Yolanda King's death came less than a year and a half after Coretta Scott King died in January 2006 after battling ovarian cancer and the effects of a stroke. Her struggle prompted her daughter to become a spokeswoman for the American Heart Association, raising awareness, especially among blacks, about stroke. A spokeswoman for the group said she last spoke on the organization's behalf on Saturday at a hospital in Langhorne, Pa.
She was just two weeks old when Rosa Parks refused to give up her seat on a bus there, leading to the Montgomery bus boycott spearheaded by her father. When the family's house was firebombed eight weeks later, she and her mother were at home but were not hurt.
She was a young girl during her father's famous stay in the Birmingham, Ala., jail. She was 12 years old when he was assassinated in Memphis, Tenn., in 1968.
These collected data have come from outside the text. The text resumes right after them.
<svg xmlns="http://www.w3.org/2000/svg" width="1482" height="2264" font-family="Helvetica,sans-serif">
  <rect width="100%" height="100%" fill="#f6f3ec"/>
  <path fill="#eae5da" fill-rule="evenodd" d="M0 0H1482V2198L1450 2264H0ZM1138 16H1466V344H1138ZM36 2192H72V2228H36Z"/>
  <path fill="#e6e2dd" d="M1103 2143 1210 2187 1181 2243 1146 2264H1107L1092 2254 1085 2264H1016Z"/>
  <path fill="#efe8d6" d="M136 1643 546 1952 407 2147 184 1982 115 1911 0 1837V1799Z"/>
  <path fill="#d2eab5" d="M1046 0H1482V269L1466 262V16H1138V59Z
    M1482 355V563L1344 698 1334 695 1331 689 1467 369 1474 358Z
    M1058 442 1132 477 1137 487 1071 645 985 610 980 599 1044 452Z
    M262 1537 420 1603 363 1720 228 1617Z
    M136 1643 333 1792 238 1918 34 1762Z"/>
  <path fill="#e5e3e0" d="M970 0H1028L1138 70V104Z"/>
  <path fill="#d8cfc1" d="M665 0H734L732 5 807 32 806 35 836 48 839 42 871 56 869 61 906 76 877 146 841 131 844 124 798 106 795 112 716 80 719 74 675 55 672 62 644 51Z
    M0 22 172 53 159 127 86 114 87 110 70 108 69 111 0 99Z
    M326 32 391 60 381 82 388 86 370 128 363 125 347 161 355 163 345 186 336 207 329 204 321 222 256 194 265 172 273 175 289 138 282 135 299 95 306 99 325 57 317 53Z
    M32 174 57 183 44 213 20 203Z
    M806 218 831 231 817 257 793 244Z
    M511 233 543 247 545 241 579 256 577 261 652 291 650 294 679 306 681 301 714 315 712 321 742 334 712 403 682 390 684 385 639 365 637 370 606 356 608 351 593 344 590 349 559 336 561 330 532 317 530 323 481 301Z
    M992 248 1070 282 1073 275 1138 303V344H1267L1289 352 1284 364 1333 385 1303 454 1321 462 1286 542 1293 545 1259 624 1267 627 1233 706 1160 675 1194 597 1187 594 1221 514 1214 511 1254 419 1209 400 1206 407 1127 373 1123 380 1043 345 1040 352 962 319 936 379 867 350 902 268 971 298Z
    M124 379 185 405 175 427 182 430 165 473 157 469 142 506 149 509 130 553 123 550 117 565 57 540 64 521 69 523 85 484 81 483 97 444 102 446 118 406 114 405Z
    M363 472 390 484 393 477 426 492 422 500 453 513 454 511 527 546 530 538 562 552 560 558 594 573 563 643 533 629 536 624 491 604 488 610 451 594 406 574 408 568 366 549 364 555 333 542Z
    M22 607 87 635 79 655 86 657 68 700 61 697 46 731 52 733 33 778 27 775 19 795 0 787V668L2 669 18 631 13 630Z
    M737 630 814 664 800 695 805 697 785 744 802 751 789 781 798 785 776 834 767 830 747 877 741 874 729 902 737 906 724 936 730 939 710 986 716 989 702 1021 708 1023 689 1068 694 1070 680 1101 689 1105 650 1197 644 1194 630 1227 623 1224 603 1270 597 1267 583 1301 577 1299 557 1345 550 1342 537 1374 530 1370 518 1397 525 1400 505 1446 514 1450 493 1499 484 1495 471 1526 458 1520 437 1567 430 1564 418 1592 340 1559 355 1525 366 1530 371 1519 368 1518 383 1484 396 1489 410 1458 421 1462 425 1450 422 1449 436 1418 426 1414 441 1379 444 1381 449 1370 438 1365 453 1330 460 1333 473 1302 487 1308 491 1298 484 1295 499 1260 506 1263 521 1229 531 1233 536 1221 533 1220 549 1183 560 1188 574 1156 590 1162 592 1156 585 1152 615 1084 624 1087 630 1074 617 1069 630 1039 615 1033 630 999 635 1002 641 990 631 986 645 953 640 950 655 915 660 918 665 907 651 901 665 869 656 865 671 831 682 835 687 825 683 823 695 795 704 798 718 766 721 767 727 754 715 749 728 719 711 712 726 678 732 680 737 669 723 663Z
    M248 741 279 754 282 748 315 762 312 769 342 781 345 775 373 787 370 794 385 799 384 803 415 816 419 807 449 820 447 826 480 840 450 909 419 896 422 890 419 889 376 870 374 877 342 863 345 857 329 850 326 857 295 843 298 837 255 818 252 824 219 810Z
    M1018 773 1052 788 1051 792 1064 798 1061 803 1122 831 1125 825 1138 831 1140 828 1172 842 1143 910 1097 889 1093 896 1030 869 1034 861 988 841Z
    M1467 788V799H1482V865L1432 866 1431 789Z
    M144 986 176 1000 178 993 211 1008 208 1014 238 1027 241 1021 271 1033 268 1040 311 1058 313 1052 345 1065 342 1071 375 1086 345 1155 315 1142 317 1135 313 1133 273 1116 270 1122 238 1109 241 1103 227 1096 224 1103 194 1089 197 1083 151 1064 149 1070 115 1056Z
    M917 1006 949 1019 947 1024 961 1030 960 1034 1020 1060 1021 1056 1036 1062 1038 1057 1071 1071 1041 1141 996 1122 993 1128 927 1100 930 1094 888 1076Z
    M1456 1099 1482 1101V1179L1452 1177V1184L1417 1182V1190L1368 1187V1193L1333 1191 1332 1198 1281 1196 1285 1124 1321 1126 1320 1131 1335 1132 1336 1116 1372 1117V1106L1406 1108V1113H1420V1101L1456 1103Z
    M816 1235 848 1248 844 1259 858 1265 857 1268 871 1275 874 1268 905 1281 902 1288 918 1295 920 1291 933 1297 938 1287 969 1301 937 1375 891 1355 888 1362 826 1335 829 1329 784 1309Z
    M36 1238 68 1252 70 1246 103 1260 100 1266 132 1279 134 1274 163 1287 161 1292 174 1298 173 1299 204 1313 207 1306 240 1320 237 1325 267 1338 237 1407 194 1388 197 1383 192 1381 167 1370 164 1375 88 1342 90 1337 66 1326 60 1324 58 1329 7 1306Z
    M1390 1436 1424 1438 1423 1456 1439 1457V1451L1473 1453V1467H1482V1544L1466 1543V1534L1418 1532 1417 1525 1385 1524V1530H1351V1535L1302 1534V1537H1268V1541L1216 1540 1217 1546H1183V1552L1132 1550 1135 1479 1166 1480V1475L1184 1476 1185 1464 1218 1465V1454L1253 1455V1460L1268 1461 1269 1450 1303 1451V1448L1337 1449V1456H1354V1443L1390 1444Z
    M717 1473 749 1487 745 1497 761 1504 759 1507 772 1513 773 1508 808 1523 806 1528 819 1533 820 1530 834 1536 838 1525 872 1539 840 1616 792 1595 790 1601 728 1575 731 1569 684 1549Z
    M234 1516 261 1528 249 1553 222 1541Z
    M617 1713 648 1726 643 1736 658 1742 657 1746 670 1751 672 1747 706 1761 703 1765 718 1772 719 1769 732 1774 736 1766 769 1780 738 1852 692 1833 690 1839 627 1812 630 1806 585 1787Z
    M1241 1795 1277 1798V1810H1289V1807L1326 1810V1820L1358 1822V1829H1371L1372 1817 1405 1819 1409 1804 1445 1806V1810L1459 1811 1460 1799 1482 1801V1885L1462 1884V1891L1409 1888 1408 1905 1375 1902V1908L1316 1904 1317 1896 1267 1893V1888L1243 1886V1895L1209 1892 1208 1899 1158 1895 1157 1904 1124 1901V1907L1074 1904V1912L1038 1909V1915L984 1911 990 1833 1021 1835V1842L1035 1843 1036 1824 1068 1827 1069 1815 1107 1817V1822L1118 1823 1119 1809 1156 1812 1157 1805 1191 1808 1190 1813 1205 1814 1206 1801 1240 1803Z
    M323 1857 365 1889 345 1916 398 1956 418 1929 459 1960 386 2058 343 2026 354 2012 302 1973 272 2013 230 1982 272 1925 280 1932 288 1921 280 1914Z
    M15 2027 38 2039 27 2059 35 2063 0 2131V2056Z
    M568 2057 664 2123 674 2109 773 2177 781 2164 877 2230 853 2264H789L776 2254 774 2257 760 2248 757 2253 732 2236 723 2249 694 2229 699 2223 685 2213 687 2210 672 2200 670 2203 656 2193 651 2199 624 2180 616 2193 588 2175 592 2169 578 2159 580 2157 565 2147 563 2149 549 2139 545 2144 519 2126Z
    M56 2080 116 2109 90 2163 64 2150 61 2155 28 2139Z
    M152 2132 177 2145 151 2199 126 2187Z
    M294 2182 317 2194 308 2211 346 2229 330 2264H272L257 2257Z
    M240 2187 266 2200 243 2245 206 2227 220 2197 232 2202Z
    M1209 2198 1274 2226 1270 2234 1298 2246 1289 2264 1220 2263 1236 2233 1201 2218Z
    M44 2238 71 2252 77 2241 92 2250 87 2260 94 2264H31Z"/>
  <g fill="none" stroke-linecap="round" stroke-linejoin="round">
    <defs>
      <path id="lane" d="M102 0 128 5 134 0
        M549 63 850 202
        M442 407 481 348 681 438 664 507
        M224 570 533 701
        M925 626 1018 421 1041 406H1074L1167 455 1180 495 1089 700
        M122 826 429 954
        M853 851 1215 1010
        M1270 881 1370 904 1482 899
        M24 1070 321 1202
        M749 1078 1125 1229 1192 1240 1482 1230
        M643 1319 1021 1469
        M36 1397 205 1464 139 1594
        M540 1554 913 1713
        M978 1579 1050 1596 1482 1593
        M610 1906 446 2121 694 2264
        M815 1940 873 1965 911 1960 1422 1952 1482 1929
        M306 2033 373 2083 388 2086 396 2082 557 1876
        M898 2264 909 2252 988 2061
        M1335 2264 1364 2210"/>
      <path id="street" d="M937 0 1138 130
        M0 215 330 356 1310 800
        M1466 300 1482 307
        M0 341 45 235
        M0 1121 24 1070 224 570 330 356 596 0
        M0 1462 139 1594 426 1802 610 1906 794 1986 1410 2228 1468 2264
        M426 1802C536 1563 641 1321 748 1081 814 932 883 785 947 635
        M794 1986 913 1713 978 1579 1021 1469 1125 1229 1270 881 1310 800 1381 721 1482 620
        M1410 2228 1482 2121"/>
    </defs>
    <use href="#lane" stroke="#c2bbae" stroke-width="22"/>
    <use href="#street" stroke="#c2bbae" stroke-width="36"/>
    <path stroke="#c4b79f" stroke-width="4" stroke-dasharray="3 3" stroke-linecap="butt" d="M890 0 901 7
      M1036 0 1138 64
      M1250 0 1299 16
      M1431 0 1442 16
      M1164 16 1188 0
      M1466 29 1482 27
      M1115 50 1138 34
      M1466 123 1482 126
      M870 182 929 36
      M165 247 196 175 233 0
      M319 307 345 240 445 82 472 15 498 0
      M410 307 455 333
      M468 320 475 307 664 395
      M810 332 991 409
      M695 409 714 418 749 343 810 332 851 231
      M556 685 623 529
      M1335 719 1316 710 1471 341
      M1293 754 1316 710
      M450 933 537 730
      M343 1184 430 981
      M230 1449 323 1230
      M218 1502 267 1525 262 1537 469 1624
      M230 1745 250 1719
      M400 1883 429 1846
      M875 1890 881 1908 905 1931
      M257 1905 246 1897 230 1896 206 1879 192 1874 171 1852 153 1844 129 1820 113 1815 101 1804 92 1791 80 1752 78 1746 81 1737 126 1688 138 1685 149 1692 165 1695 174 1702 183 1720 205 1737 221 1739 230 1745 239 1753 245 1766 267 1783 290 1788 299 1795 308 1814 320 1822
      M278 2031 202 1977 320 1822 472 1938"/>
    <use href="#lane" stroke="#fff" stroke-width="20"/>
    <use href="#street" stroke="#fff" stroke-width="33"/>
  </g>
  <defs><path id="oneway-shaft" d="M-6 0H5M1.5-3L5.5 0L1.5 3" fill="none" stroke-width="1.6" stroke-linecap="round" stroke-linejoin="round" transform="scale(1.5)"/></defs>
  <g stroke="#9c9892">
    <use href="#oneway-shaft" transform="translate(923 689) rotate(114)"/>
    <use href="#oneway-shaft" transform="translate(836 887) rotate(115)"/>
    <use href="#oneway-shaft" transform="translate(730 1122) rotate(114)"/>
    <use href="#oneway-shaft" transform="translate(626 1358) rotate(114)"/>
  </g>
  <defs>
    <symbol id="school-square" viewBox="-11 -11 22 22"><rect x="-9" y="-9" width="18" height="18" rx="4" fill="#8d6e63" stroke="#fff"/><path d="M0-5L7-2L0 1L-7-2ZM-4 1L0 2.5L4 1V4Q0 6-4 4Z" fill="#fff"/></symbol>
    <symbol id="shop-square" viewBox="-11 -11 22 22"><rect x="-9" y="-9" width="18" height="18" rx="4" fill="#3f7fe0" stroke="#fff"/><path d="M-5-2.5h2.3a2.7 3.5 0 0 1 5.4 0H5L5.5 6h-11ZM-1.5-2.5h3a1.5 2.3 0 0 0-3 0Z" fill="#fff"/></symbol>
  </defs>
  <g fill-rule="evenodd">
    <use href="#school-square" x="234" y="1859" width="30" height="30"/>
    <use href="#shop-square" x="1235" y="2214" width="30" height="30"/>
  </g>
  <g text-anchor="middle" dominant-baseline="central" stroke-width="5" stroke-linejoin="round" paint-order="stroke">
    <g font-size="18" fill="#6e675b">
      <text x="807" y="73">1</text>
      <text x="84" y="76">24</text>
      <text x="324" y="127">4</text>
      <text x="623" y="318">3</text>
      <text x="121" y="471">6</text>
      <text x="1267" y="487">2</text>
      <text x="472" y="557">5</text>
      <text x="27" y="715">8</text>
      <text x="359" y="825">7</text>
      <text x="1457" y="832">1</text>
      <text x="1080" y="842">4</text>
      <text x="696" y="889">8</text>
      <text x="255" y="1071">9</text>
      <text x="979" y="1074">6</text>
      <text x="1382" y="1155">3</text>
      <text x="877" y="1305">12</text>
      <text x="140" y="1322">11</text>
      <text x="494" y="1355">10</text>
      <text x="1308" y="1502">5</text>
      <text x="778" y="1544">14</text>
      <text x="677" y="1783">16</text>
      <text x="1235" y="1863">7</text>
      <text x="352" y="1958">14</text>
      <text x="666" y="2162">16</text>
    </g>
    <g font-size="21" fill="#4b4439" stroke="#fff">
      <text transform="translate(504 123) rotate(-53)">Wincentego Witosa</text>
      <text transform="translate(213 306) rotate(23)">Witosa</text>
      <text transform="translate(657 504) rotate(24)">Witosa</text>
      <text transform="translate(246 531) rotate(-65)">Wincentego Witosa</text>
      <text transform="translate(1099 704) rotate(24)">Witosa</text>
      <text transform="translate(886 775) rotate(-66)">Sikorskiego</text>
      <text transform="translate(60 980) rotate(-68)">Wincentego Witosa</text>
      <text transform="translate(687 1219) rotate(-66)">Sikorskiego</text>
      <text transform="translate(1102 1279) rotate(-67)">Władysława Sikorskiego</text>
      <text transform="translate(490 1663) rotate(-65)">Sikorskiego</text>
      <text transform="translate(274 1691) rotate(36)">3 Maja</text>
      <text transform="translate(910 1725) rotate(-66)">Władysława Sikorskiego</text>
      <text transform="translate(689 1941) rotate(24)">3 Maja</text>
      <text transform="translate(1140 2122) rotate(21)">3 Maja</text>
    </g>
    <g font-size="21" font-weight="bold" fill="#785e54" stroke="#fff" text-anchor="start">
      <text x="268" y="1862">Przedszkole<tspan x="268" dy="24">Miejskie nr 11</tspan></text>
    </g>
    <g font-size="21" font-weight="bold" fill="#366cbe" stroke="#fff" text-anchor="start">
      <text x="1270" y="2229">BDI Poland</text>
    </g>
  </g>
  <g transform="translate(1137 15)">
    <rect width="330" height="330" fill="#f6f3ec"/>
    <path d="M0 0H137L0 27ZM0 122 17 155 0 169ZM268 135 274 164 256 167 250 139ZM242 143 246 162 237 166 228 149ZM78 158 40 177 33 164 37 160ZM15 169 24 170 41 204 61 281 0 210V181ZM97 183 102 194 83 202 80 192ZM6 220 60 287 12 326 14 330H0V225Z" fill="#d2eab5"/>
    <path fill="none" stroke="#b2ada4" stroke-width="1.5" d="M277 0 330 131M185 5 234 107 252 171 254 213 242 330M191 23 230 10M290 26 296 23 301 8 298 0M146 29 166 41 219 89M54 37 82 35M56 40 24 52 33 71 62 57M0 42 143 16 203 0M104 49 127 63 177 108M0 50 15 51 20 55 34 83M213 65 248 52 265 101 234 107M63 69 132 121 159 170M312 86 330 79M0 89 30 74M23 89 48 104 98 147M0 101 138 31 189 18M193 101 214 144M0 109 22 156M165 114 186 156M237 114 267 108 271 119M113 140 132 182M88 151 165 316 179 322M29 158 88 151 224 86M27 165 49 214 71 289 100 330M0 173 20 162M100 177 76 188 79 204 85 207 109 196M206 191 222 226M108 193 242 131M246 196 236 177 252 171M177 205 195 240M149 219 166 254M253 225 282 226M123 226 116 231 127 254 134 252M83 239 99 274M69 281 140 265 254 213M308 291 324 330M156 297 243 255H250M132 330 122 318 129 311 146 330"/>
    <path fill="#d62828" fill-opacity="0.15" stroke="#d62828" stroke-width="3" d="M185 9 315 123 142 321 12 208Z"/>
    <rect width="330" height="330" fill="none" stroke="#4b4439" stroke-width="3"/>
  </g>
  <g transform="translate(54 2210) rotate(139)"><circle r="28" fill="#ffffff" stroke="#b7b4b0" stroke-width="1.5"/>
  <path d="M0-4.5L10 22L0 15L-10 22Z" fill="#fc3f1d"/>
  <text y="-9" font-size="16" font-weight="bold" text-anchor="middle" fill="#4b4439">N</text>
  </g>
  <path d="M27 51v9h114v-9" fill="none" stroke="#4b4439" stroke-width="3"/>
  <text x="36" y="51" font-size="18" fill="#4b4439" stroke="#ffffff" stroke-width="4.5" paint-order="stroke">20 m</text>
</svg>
Yolanda King founded and led Higher Ground Productions, billed as a "gateway for inner peace, unity and global transformation." On her company's Web site, she described her mission as encouraging personal growth and positive social change.
Yolanda, said Andrew Young, "didn't want to be a child of the movement, she wanted to be what God wanted her to be... She could never escape being a child of the movement, though. She was really feeling that she didn't just want to be the daughter of Coretta and Martin King. That was her struggle."
The flag at The King Center, where she was a board member, flew at half-staff on Wednesday.
In 1963, when she was 7, her father mentioned her and her siblings at the March on Washington, saying: "I have a dream that my four little children will one day live in a nation where they will not be judged by the color of their skin but by the content of their character."
Her brother Martin III was born in 1957; brother Dexter in 1961; and sister Bernice in 1963. Each of the siblings, in their own way, have worked to carry on their parents' work.
King was a 1976 graduate of Smith College in Northampton, Mass., where she majored in theater and Afro-American studies, an area of study which at that time was just beginning to be offered at only a handful of colleges. She also earned a master's degree in theater from New York University.
Yolanda King was the most visible of the four children during this year's Martin Luther King Day in January, the first since her mother's death.
Using her craft as an actress to deliver a tribute to her parents, Yolanda performed a series of skits telling stories including a girl's first ride on a desegregated bus and a college student's recollection of the 1963 desegregation of Birmingham, Alabama.
Asked at that ceremony how she was dealing with the loss of her mother, Yolanda responded: "I connected with her spirit so strongly. I am in direct contact with her spirit, and that has given me so much peace and so much strength."
Speaking then in Atlanta at Ebenezer Baptist Church - where her father preached for many years - Yolanda exhorted those observing the national holiday that bears his name to remember that America has not yet achieved peace and racial equality.
"We must keep reaching across the table and, in the tradition of Martin Luther King Jr. and Coretta Scott King, feed each other," said Yolanda, urging those who honor the Kings' work to question their own beliefs on prejudice and be a personal force for peace and love.